Circuit design data:
****************

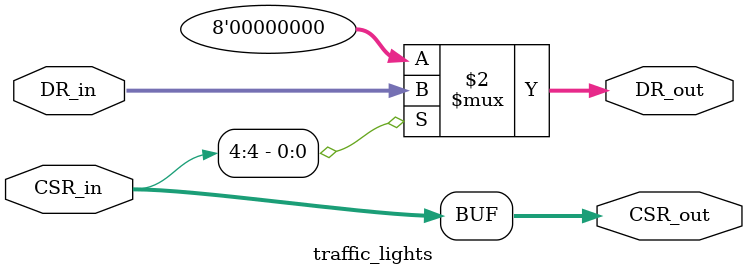
<source format=v>
module traffic_lights (CSR_in, CSR_out, DR_in, DR_out);
	input [7:0] CSR_in, DR_in;
	output [7:0] DR_out, CSR_out;
	
	assign DR_out = (CSR_in[4] == 1'b1) ? DR_in[7:0] : 8'd0;
	assign CSR_out = CSR_in[7:0];

endmodule
</source>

****************

## Request:
Pictures do not go in the copy; print every entry exactly as it stands.

## Solution to the problem:
<source format=v>
module traffic_lights (CSR_in, CSR_out, DR_in, DR_out);
	input [7:0] CSR_in, DR_in;
	output [7:0] DR_out, CSR_out;
	
	assign DR_out = (CSR_in[4] == 1'b1) ? DR_in[7:0] : 8'd0;
	assign CSR_out = CSR_in[7:0];

endmodule
</source>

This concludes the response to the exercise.